↓
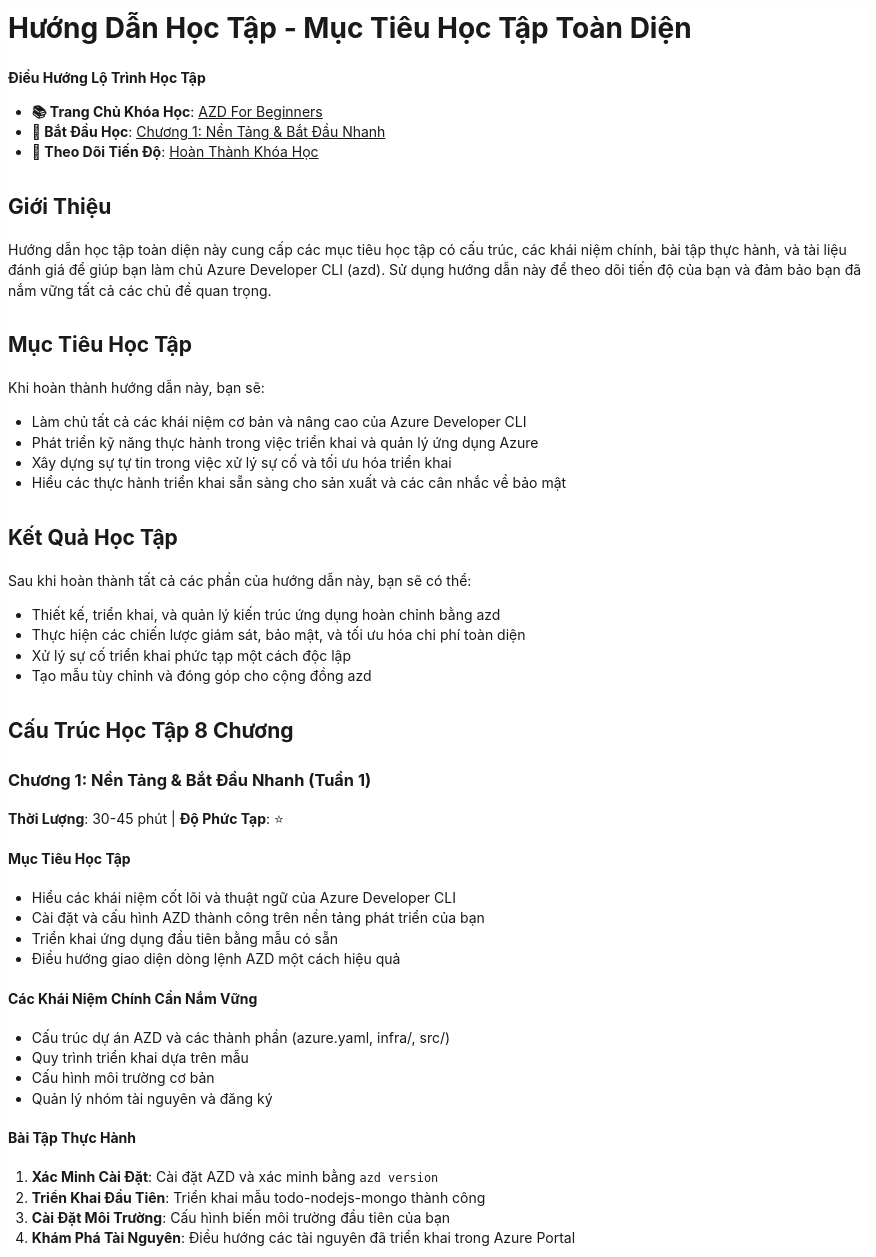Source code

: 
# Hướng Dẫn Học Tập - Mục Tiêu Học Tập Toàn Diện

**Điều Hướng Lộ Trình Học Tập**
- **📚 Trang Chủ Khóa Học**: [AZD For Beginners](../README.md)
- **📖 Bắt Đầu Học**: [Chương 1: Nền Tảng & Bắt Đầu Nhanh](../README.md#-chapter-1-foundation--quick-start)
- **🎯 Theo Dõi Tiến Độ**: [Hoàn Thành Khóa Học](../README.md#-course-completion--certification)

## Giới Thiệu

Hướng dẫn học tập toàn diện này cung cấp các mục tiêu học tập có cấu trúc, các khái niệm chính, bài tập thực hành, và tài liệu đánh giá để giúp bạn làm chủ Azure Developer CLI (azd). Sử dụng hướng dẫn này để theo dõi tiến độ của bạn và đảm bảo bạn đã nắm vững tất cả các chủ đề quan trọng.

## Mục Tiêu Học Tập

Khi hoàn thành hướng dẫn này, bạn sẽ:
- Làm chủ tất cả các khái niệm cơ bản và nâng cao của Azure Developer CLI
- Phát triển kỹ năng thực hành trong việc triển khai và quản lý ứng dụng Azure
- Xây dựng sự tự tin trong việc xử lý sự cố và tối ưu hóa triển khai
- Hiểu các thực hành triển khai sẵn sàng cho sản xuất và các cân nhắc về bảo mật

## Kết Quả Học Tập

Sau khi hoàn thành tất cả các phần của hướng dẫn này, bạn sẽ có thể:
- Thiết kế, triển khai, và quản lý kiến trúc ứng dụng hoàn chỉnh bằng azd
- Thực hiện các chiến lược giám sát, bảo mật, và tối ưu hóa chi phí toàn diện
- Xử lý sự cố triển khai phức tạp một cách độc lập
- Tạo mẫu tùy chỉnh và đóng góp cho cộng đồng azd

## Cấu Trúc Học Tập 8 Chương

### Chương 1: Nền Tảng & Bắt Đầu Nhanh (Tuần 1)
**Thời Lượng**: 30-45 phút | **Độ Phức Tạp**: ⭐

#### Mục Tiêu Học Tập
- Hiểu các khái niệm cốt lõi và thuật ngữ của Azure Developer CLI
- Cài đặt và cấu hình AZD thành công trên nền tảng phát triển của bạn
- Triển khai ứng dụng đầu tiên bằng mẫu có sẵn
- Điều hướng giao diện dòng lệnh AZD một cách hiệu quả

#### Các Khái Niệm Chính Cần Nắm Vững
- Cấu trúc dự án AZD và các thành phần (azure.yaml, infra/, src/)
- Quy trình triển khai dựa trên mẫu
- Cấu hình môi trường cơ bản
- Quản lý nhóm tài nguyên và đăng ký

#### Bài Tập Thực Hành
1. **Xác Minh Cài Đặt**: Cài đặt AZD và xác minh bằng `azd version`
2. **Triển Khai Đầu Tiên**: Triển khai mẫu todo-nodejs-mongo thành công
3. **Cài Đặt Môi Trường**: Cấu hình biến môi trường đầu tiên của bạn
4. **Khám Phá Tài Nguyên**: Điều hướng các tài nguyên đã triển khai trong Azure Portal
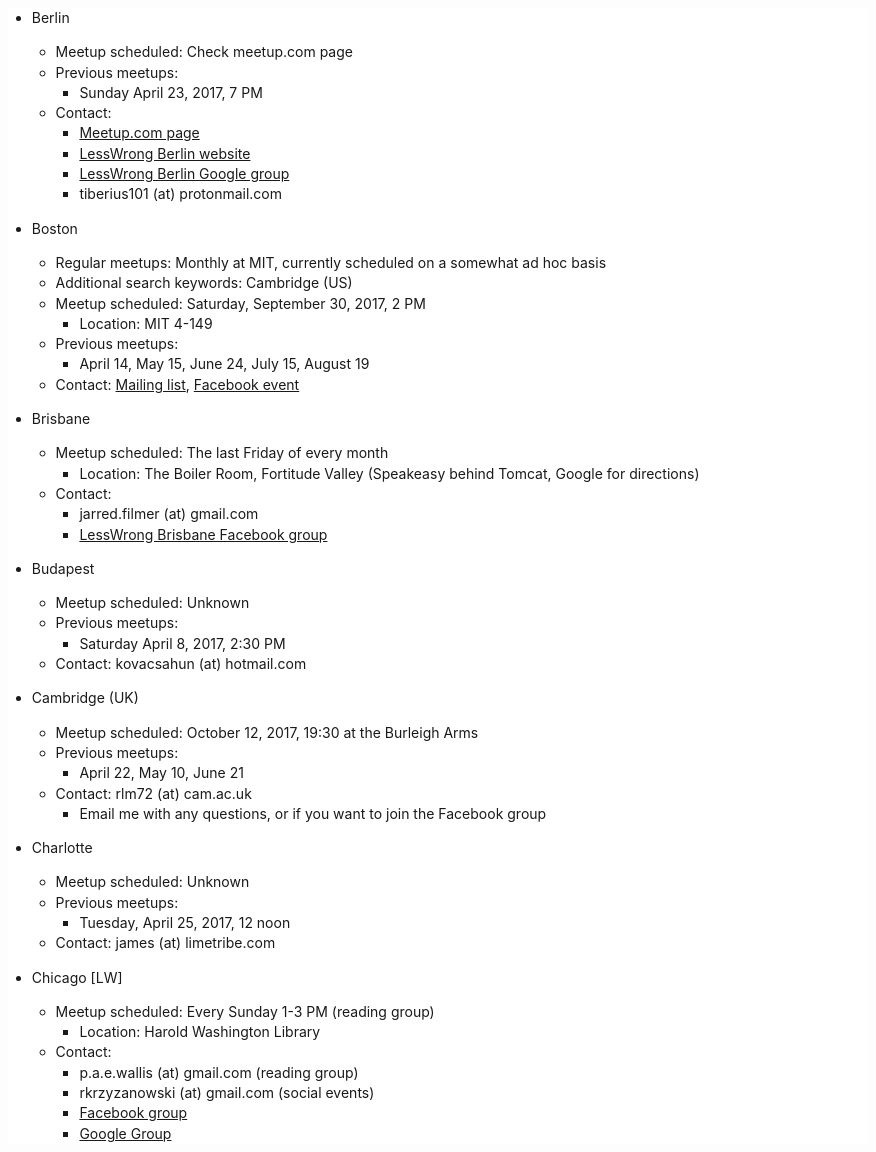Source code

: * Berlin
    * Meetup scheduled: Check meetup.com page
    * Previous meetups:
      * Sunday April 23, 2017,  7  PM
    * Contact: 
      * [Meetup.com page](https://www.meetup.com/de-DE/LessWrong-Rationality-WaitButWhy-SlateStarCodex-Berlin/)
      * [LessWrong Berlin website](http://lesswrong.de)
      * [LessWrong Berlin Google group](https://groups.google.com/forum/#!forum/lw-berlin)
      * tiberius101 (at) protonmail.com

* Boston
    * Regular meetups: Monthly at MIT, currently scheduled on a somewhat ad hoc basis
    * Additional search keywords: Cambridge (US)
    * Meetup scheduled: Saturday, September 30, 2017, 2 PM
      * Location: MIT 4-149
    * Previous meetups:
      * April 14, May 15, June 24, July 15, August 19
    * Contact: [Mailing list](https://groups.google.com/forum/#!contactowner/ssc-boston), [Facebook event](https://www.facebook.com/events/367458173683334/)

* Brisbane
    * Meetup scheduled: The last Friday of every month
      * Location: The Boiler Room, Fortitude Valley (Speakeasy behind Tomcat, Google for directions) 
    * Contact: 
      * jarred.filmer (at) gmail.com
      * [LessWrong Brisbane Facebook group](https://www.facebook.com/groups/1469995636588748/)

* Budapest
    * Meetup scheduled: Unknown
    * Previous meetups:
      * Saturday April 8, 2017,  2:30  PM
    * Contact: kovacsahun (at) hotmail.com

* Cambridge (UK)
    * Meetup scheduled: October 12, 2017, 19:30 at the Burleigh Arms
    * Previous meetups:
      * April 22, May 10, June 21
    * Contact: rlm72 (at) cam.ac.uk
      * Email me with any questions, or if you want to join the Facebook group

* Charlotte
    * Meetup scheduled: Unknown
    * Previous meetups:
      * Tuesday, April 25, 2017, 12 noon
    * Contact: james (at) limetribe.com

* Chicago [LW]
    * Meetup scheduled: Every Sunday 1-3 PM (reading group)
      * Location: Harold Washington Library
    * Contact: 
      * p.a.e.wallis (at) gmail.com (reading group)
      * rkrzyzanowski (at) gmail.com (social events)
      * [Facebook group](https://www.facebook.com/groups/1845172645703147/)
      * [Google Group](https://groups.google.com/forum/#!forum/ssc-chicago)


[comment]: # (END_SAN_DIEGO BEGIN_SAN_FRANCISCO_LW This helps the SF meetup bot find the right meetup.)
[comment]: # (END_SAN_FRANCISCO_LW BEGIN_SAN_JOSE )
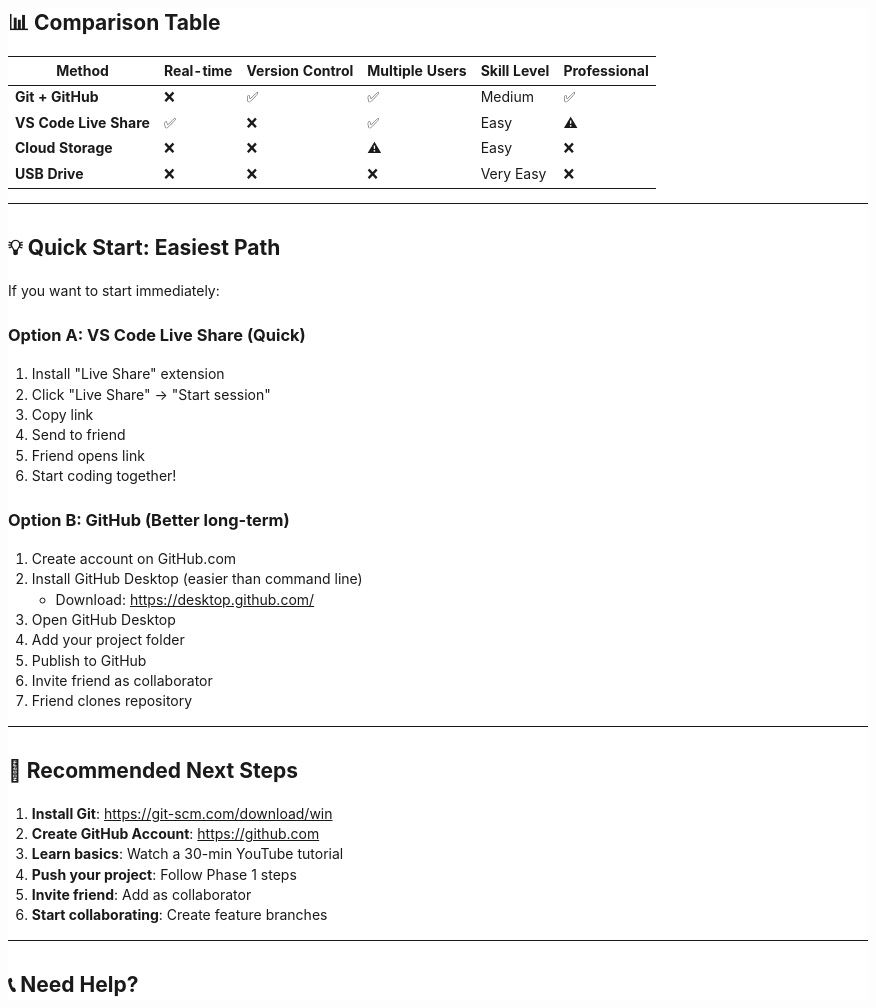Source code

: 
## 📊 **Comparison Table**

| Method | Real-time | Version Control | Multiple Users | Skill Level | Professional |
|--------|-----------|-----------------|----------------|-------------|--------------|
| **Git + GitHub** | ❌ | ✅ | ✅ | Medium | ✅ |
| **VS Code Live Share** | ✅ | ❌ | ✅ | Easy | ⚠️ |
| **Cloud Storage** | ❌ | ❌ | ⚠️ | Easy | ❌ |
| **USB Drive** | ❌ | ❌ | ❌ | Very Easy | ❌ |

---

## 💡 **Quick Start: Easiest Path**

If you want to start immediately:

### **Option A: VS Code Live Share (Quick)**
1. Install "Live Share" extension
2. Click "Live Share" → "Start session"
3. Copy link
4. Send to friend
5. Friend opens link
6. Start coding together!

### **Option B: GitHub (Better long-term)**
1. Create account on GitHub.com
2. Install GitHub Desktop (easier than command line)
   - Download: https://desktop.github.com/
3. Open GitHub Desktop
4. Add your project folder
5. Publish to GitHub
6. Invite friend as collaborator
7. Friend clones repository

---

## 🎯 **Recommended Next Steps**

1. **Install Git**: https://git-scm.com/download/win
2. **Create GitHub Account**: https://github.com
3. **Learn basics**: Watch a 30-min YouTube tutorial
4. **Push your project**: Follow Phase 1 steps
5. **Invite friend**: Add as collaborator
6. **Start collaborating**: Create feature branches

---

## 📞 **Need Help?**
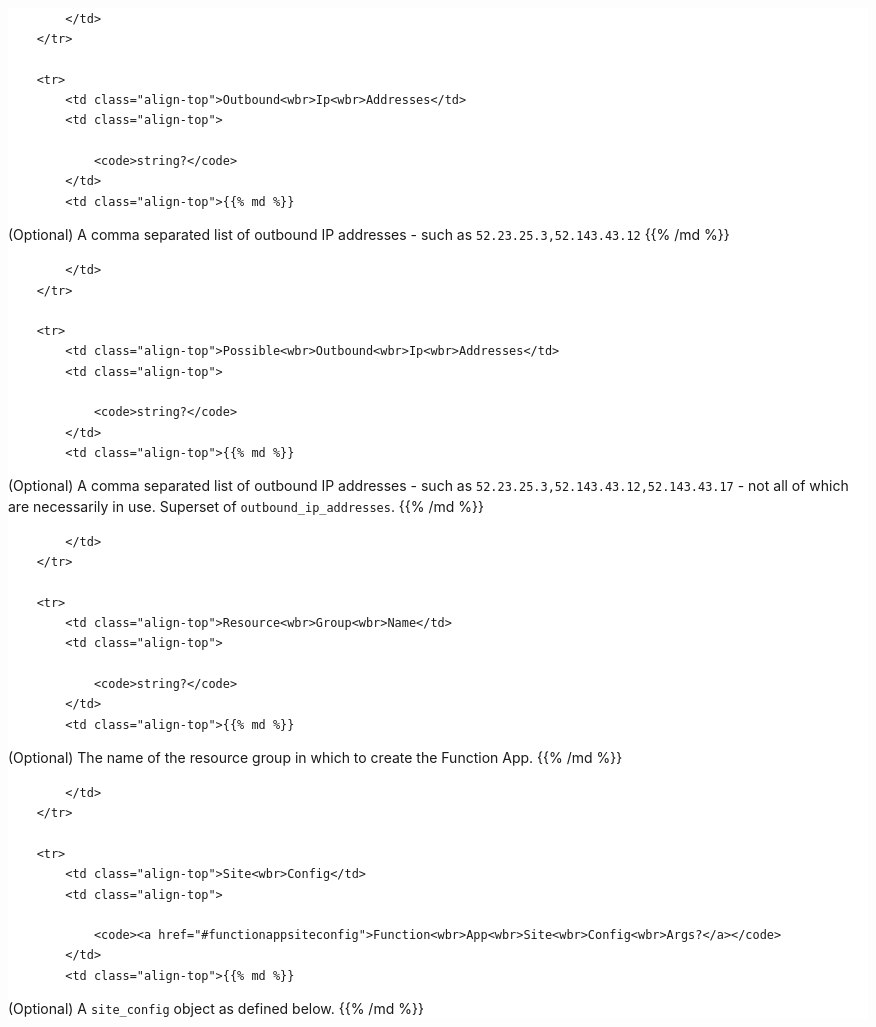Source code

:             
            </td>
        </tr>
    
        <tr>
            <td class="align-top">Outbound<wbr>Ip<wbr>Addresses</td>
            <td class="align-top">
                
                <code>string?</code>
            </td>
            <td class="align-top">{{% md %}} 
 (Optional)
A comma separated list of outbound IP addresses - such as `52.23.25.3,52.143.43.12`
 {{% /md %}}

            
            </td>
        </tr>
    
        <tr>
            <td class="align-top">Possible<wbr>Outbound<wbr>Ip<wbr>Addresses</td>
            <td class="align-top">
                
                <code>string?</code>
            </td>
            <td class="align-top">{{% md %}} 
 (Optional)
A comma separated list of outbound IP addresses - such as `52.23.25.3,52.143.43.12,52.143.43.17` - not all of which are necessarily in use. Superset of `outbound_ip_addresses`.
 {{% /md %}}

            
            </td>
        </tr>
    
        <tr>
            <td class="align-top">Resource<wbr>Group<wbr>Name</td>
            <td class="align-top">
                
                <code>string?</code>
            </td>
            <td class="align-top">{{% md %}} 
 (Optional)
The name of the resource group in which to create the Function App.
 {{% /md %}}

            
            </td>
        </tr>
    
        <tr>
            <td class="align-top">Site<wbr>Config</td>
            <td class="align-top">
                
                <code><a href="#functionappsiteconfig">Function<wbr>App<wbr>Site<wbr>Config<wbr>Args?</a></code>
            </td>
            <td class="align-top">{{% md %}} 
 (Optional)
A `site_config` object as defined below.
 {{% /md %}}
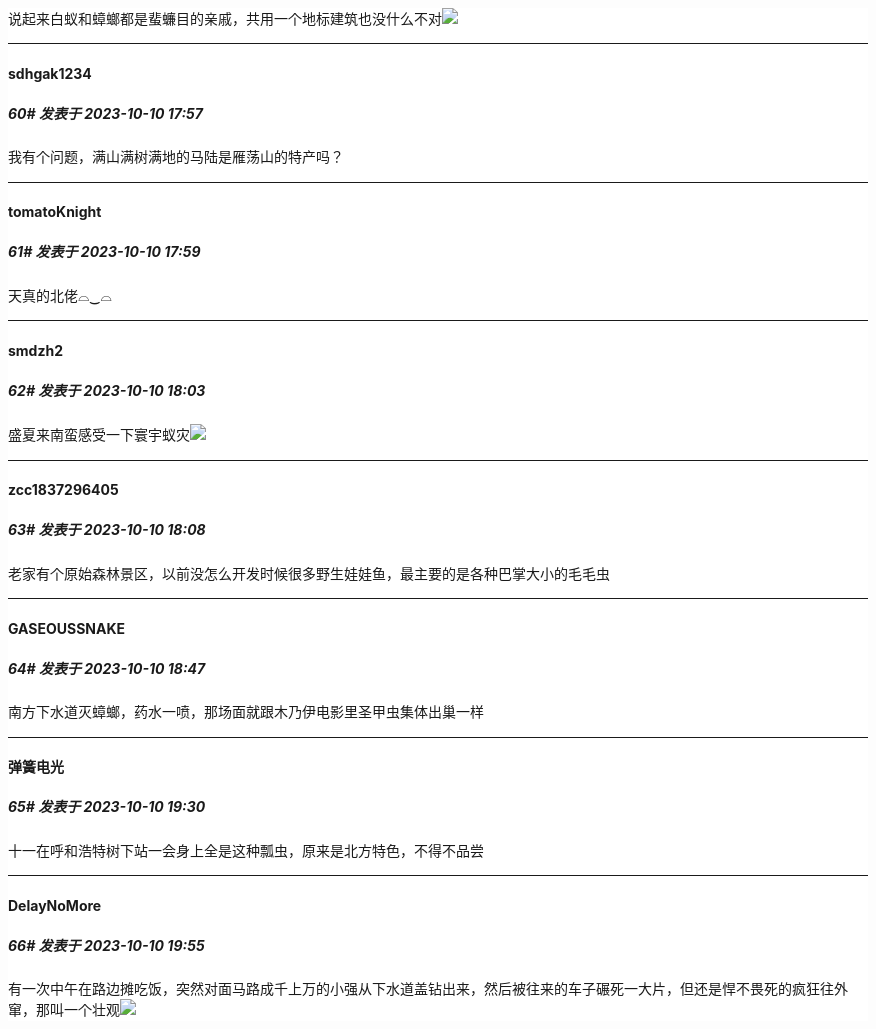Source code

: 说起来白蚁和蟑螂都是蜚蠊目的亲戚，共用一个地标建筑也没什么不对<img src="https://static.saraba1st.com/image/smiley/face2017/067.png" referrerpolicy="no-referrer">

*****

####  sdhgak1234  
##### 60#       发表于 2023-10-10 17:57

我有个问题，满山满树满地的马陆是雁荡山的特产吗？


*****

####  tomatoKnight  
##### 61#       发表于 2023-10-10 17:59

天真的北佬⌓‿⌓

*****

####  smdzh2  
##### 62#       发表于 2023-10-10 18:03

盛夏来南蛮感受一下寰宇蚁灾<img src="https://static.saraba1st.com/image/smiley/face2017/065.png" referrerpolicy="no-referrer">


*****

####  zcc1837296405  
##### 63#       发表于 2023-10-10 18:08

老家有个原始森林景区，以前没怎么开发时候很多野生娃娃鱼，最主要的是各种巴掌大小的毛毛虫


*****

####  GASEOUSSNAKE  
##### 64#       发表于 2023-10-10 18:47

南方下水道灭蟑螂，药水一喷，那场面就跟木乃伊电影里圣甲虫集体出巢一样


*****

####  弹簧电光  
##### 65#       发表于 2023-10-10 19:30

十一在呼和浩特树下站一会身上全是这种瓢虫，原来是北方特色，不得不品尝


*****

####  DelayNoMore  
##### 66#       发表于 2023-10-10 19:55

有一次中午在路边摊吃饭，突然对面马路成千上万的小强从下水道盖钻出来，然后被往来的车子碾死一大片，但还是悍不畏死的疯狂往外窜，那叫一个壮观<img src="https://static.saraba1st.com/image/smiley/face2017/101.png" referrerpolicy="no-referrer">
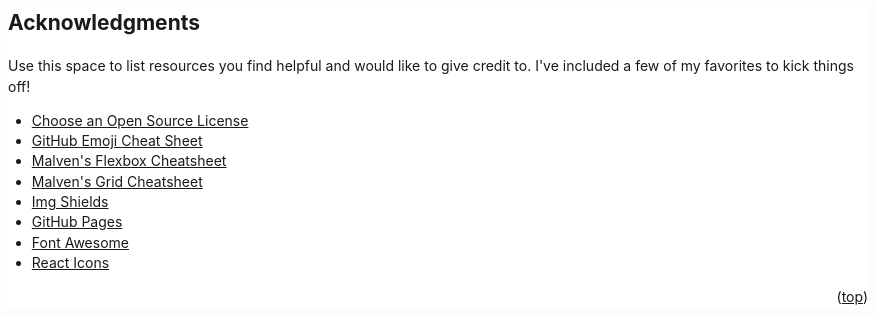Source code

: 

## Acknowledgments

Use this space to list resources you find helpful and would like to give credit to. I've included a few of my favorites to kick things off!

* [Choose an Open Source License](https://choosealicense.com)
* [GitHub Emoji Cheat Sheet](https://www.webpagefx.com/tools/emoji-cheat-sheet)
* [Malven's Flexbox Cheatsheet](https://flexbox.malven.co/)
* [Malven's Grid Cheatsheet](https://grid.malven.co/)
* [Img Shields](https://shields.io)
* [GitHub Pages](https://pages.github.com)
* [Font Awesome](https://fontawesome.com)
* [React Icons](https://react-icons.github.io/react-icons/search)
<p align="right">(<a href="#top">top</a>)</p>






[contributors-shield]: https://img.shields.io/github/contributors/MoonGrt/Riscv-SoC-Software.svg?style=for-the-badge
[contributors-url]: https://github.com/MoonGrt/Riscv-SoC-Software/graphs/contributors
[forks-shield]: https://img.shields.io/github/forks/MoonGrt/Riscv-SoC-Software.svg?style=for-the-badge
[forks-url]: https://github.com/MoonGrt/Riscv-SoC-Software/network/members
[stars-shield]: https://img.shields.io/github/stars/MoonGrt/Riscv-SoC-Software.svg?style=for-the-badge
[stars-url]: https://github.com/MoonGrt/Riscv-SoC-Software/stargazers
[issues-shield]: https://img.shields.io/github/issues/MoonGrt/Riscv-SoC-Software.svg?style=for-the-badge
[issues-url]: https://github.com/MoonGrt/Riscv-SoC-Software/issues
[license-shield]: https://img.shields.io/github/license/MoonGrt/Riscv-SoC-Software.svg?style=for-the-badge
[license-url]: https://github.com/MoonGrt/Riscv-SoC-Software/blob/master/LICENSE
↑
» **TASK GOAL**: Can you print, character for character, the lines in the entries from the line with "### Chương 1: Nền" to the line with "Phức Tạp**: ⭐", including both of those lines?

» **ANSWER**:
### Chương 1: Nền Tảng & Bắt Đầu Nhanh (Tuần 1)
**Thời Lượng**: 30-45 phút | **Độ Phức Tạp**: ⭐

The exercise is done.